Frequently Asked Questions

Is Dataset schema only for scientific data?

No. While it is most commonly used by academic and government organizations, Dataset schema can be used for any structured collection of data — including business datasets, marketing statistics, or public APIs. Google Dataset Search indexes any dataset with valid schema markup, regardless of domain.

What if my dataset has multiple file formats?

Use an array for the distribution property, with one DataDownload object per format.
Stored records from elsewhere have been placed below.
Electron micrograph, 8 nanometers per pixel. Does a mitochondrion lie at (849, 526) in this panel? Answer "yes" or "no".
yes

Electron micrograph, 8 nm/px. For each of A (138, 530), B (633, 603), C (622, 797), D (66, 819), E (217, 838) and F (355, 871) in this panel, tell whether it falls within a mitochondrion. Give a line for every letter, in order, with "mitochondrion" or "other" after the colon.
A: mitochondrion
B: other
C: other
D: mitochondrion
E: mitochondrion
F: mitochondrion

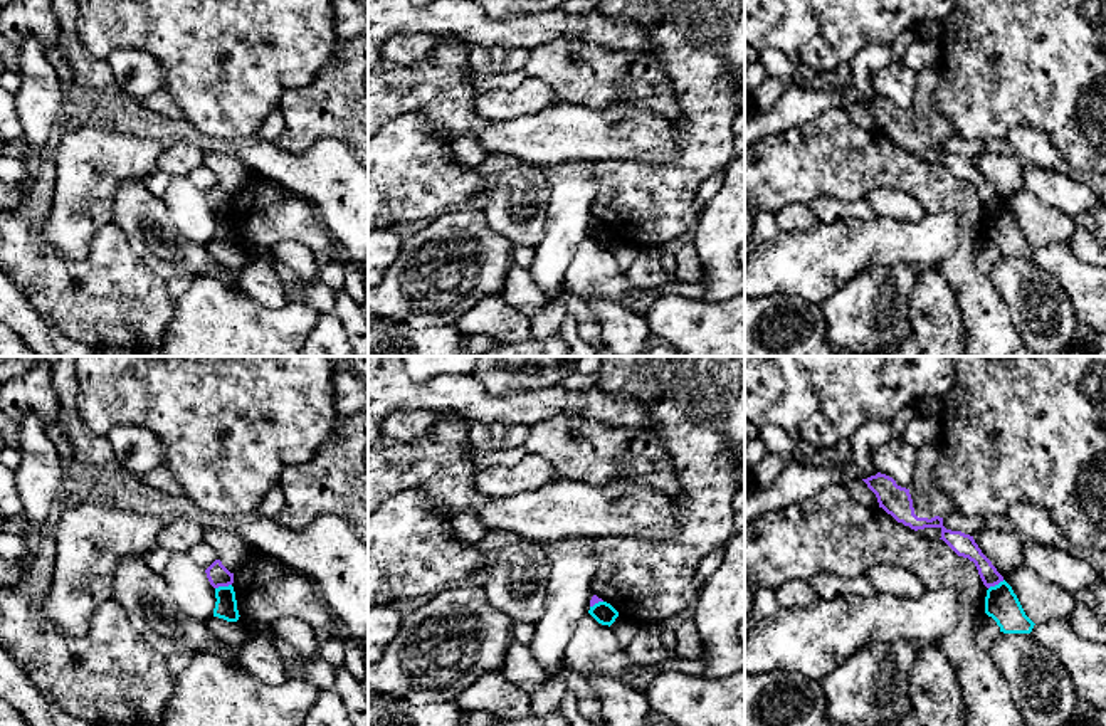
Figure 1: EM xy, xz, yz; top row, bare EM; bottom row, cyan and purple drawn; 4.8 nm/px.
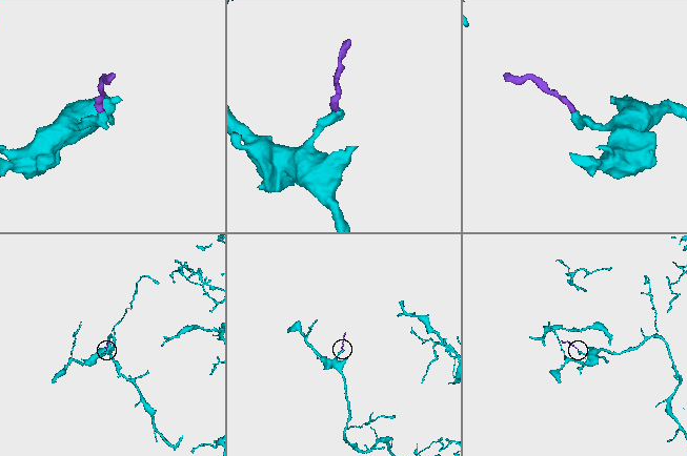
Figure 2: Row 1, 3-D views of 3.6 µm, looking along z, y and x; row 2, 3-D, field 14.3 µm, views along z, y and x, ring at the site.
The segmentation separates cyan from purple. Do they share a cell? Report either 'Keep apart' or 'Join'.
Keep apart

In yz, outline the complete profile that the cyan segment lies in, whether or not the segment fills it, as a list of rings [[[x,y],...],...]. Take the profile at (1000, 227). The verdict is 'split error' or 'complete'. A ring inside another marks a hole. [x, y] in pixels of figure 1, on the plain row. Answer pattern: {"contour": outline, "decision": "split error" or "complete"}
{"contour": [[[1005,203],[987,213],[985,237],[997,245],[1003,257],[1030,257],[1035,249]]], "decision": "complete"}

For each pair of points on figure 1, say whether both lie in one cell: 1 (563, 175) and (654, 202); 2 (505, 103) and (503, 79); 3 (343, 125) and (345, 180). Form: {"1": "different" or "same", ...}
{"1": "different", "2": "different", "3": "different"}

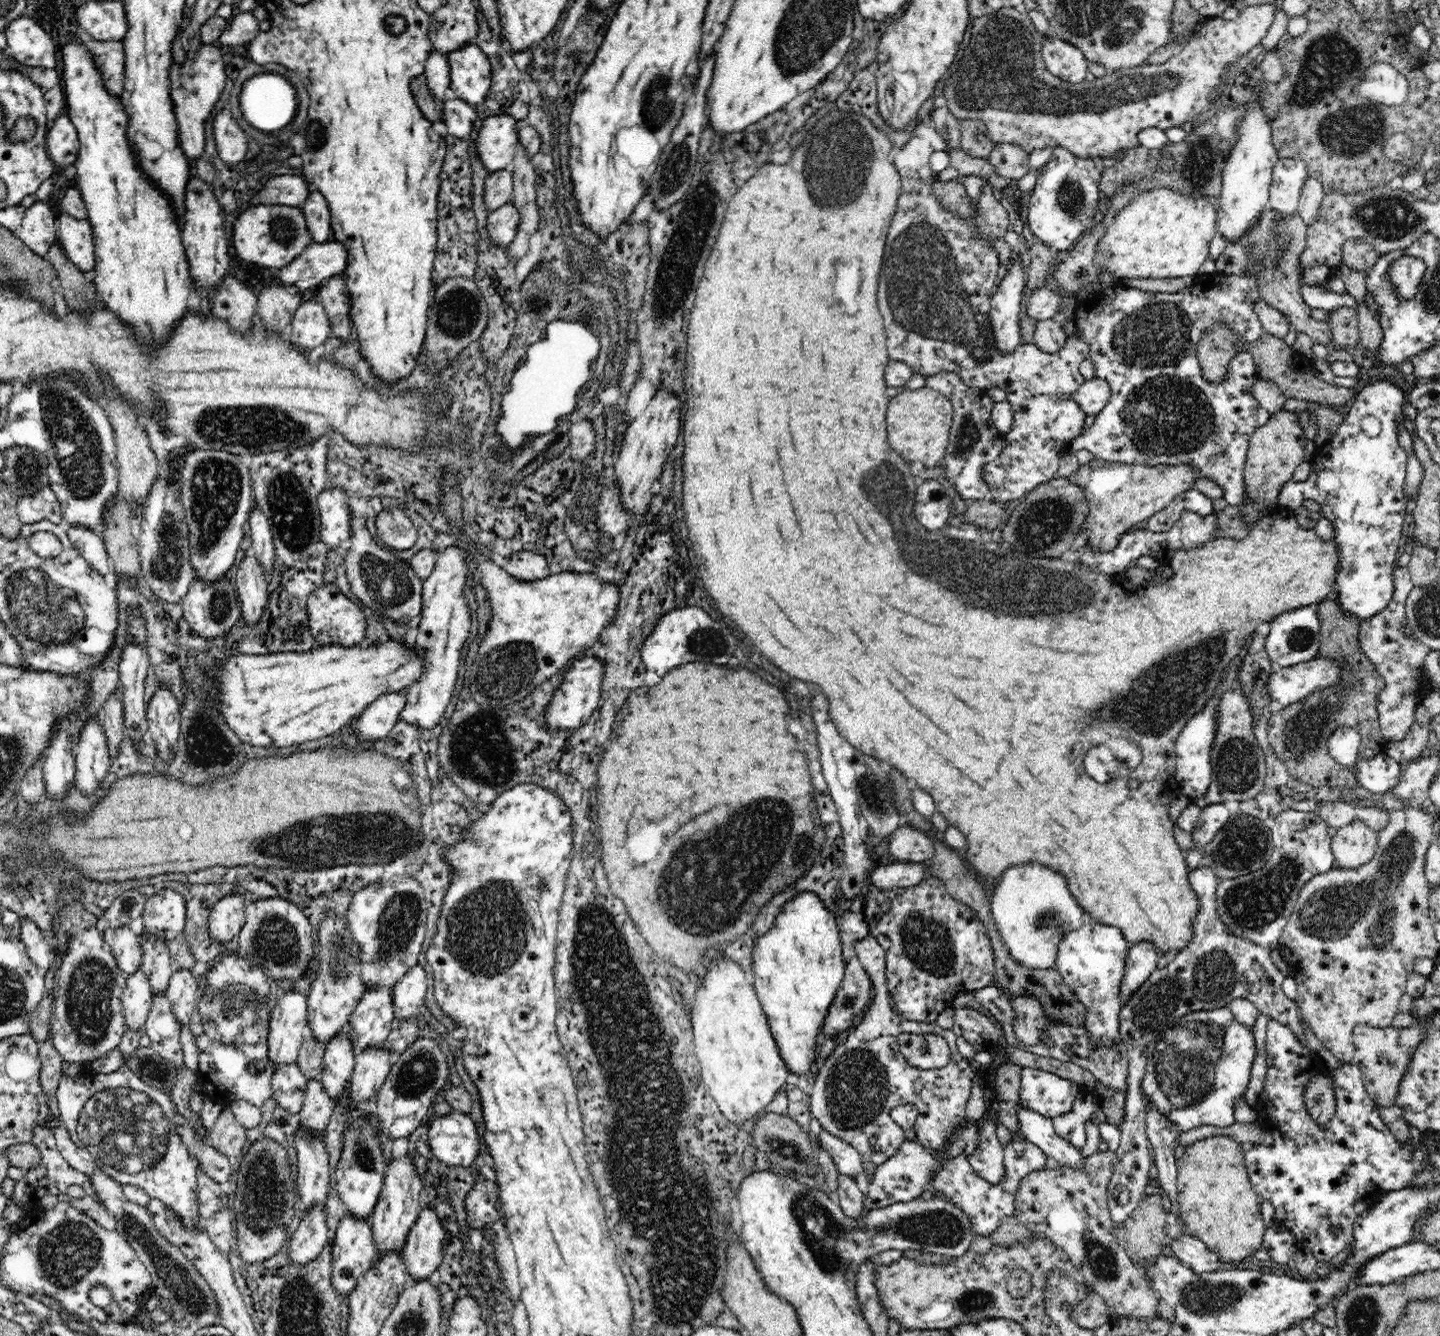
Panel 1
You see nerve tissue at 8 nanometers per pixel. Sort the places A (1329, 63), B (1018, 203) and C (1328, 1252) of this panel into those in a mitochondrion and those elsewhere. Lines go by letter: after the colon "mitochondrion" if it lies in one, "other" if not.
A: mitochondrion
B: other
C: other

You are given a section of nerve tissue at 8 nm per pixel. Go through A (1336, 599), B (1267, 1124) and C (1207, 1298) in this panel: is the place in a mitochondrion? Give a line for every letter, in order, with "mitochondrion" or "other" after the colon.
A: other
B: other
C: mitochondrion

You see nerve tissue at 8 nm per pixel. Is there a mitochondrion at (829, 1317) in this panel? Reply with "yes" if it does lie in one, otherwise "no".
no

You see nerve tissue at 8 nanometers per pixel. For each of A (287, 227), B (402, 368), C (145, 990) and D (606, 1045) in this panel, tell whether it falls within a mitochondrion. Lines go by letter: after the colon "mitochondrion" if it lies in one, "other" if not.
A: mitochondrion
B: other
C: other
D: mitochondrion

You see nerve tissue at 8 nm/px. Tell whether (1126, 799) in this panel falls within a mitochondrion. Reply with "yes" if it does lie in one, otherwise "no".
no

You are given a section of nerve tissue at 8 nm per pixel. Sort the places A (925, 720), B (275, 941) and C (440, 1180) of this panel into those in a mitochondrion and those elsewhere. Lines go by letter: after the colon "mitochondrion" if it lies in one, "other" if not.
A: other
B: mitochondrion
C: other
Each should have its own contentUrl and encodingFormat. For example, if your dataset is available as both CSV and JSON, include two distribution objects.

Can I nest datasets inside other datasets?

Yes. Use the hasPart property to embed sub-dataset objects. Each nested Dataset must have its own name, description, and license. Greadme validates each nested Dataset and warns on missing required fields.